CIA-trained Cuban exile (born 1940)

José Jesús Basulto León (born August 8, 1940) is a former CIA-trained Cuban political dissident and the leader of the nonprofit Cuban exile organization Brothers to the Rescue.

==Career==
Since the Cuban Revolution, Basulto participated in various activities intended to subvert or overthrow the Cuban government. After the revolution, he claimed that he was trained by the CIA in intelligence, communications, explosives, sabotage and subversion in Panama, Guatemala, and the United States. He claimed that he was later placed back into Cuba, posing as a physics student at the University of Santiago to help prepare the ground for the Bay of Pigs Invasion.

According to Basulto, in 1961, under CIA sponsorship, Basulto infiltrated Cuba for a commando operation intended to sabotage an alleged missile site, a mission which was ultimately aborted. In August 1962 he was involved in an expedition of the Directorio Revolucionario Estudantil which took a boat to Cuba and fired a 20 mm cannon at a hotel, though nobody was killed in the incident.

In the 1980s Basulto flew medical supplies to the Nicaraguan Contras.

After the Cuban government shot down the Brothers to the Rescue planes, Basulto sought to have criminal and civil charges pressed over the matter. He was awarded a $1.7 million judgement in January 2005. On May 24 of that same year, Basulto announced a one million dollar reward for information leading to the indictment of Raúl Castro on drug charges or charges related to the shooting of the Hermanos planes. "It would throw a wrench in the machinery", Basulto said of a possible indictment.

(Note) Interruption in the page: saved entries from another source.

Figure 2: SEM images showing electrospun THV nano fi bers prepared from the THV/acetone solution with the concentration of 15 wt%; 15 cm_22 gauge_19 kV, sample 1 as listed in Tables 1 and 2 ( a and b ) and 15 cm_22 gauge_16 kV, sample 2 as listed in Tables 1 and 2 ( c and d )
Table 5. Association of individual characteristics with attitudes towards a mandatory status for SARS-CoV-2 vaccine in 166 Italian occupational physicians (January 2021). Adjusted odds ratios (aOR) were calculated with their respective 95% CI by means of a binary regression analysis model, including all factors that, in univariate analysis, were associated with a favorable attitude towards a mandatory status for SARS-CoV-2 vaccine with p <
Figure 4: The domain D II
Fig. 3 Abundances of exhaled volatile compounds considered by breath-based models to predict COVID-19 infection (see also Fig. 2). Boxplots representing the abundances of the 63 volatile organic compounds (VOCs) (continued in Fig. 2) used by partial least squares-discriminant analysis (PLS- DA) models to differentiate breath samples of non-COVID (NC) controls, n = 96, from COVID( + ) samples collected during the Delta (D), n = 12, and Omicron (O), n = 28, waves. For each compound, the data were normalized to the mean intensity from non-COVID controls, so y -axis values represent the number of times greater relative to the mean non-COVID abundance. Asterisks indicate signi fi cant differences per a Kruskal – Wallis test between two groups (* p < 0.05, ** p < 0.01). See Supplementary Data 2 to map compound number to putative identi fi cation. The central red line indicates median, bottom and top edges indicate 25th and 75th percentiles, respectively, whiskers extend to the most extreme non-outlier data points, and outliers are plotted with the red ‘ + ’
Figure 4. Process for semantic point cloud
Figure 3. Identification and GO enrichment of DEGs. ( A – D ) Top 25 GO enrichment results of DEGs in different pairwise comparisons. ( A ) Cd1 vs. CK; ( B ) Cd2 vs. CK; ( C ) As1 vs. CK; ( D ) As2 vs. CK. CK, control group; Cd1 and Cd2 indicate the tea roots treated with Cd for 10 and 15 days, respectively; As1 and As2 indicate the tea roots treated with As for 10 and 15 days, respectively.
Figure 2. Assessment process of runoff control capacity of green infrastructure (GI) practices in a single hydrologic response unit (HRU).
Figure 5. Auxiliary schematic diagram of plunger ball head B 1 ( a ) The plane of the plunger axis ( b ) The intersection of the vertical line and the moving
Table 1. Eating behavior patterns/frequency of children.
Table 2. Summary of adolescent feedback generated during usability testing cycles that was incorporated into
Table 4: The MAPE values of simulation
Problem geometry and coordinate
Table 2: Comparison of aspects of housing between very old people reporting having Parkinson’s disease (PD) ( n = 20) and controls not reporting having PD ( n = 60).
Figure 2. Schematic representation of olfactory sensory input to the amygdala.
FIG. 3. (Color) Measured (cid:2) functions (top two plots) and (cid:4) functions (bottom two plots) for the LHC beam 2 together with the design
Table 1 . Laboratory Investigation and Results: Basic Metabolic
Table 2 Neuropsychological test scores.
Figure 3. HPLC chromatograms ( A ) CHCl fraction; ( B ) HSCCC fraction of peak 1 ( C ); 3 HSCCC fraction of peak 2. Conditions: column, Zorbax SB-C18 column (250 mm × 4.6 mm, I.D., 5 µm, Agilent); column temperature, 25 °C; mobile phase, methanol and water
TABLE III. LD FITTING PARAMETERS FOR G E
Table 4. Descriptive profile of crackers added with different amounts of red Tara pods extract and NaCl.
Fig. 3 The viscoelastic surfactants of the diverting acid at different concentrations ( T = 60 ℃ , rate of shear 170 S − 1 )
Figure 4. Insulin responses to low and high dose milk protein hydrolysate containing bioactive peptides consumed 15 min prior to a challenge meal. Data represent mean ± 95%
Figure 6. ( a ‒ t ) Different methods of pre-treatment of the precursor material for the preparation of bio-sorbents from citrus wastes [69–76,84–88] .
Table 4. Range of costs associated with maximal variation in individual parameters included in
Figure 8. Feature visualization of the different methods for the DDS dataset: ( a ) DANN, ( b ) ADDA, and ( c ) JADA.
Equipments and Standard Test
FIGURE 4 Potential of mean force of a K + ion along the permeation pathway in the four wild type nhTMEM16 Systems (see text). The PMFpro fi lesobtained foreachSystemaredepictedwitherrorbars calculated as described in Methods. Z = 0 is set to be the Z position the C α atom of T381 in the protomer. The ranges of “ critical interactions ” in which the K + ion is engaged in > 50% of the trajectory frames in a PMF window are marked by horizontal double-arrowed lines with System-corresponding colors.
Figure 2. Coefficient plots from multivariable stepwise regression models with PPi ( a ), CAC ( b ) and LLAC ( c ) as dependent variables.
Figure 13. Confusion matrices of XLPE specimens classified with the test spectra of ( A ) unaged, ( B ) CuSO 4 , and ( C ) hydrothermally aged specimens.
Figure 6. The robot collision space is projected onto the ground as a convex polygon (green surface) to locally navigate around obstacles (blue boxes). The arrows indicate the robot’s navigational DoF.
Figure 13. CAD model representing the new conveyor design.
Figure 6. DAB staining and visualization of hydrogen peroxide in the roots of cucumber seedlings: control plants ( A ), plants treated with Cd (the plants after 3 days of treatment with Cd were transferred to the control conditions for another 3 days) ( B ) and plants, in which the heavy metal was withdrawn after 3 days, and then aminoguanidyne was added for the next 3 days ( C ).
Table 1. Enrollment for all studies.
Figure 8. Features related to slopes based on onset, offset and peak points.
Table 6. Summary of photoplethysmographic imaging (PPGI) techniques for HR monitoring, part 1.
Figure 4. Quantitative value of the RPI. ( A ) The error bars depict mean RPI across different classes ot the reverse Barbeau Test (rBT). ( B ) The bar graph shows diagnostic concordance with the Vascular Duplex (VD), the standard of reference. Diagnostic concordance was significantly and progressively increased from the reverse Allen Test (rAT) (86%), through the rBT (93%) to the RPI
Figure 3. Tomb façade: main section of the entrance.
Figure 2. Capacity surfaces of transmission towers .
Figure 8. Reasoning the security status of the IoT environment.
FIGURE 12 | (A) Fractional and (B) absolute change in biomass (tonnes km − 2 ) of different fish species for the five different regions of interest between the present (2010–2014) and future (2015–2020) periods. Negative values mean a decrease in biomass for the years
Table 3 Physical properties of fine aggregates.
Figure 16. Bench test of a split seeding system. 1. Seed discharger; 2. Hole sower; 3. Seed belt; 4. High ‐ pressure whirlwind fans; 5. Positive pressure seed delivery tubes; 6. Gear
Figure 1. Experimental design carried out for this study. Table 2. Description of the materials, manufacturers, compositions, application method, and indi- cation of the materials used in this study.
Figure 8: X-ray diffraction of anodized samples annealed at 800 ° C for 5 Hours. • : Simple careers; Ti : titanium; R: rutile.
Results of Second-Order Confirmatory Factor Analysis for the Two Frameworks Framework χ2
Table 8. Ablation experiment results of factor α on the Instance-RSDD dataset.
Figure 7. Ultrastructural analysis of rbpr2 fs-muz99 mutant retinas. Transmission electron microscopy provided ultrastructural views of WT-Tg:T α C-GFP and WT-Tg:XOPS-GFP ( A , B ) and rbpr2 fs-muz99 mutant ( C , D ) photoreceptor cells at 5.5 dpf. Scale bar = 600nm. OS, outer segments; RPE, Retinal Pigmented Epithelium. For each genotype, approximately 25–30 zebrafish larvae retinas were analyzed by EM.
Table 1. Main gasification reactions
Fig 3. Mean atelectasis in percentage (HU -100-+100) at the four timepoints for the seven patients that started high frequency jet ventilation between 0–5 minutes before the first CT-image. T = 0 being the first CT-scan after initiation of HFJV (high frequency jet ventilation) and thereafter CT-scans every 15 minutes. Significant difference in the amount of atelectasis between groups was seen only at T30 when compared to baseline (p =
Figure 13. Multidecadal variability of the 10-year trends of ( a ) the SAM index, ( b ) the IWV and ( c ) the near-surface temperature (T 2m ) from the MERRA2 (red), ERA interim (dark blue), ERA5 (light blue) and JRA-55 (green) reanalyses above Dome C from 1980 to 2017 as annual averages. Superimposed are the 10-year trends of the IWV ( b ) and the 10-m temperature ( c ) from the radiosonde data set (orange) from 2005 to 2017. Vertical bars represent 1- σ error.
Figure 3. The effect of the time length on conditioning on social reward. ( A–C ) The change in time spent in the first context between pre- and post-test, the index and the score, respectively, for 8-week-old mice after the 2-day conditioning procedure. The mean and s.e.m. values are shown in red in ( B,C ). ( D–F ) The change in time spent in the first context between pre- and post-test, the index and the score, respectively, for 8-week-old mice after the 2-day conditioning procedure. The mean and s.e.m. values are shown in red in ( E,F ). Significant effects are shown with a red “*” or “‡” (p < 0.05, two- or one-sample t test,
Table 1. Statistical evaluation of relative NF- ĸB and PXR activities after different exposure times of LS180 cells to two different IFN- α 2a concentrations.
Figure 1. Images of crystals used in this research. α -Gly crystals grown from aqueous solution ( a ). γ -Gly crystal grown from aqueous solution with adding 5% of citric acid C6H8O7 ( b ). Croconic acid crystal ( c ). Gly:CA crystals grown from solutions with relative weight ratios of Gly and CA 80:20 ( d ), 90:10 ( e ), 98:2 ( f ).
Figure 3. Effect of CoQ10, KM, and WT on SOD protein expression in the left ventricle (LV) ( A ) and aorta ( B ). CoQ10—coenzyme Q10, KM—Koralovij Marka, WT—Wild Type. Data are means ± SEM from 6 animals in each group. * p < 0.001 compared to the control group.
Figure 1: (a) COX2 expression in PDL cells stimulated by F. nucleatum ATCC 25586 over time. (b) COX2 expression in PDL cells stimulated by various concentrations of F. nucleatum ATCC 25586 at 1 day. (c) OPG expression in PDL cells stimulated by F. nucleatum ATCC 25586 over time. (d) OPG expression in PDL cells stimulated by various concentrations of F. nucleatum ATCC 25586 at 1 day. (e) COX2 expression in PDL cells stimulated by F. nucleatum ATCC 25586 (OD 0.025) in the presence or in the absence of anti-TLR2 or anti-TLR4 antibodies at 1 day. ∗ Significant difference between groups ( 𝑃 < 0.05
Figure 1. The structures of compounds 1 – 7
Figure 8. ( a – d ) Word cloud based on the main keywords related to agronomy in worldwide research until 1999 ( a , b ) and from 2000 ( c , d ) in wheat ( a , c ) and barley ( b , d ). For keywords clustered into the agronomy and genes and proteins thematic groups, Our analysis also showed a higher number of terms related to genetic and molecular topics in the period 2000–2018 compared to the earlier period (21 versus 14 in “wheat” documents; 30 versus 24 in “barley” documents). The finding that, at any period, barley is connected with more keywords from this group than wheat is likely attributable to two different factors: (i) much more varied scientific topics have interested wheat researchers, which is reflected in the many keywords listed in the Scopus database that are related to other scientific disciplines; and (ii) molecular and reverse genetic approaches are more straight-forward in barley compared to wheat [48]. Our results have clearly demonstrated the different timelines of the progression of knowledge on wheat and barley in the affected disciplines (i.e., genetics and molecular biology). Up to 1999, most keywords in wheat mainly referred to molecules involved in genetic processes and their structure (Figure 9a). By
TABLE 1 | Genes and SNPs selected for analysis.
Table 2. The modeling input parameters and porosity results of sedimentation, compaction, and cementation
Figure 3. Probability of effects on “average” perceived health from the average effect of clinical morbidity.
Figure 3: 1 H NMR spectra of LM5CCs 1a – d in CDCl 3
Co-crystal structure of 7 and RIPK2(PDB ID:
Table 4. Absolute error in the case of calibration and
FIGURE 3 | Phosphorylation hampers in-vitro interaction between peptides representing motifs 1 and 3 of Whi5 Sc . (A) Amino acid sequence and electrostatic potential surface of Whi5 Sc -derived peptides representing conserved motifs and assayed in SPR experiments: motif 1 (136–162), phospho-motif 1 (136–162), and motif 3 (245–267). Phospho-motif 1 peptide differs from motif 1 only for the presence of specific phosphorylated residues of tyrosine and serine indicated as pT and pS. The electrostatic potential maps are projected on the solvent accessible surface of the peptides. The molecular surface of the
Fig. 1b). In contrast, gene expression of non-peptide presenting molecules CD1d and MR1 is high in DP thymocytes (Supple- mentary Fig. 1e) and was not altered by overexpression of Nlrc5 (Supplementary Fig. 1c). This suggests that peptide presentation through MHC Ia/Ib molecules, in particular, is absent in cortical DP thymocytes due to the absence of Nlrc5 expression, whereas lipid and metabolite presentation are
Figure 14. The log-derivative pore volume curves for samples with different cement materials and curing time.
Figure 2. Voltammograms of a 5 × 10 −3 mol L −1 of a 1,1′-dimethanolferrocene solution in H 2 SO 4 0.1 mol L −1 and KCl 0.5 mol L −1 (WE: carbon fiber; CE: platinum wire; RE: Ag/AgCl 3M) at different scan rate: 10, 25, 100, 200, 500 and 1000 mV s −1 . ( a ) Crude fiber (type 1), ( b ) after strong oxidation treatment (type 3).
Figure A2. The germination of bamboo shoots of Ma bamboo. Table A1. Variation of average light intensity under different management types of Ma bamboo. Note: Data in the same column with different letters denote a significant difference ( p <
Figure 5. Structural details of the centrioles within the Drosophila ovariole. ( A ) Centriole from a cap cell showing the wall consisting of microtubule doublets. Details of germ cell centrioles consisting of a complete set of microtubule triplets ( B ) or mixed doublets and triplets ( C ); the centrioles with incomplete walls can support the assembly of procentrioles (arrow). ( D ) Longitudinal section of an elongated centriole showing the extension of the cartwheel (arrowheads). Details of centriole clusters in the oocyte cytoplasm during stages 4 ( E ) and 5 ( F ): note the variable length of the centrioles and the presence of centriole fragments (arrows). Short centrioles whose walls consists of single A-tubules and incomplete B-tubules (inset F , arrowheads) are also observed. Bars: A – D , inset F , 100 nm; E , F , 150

==Aviator and leader of Brothers to the Rescue==

Brothers to the Rescue formed in 1991 and describes itself as a humanitarian organization aiming to assist and rescue raft refugees emigrating from Cuba and to "support the efforts of the Cuban people to free themselves from dictatorship through the use of active nonviolence".

The Cuban government, on the other hand, accuses them of involvement in terrorist acts. In the course of many flights throughout the early 1990s, the group's planes made repeated incursions into Cuban territory. While these were widely considered airspace violations, Brothers to the Rescue believes that these were acts of legitimate resistance against the government. In 1996, ignoring a final warning by Cuba, two Brothers to the Rescue planes were shot down by the Cuban Air Force, leading to international condemnation.

==Notes==
 See, for example, Granma International, December 13, 2005.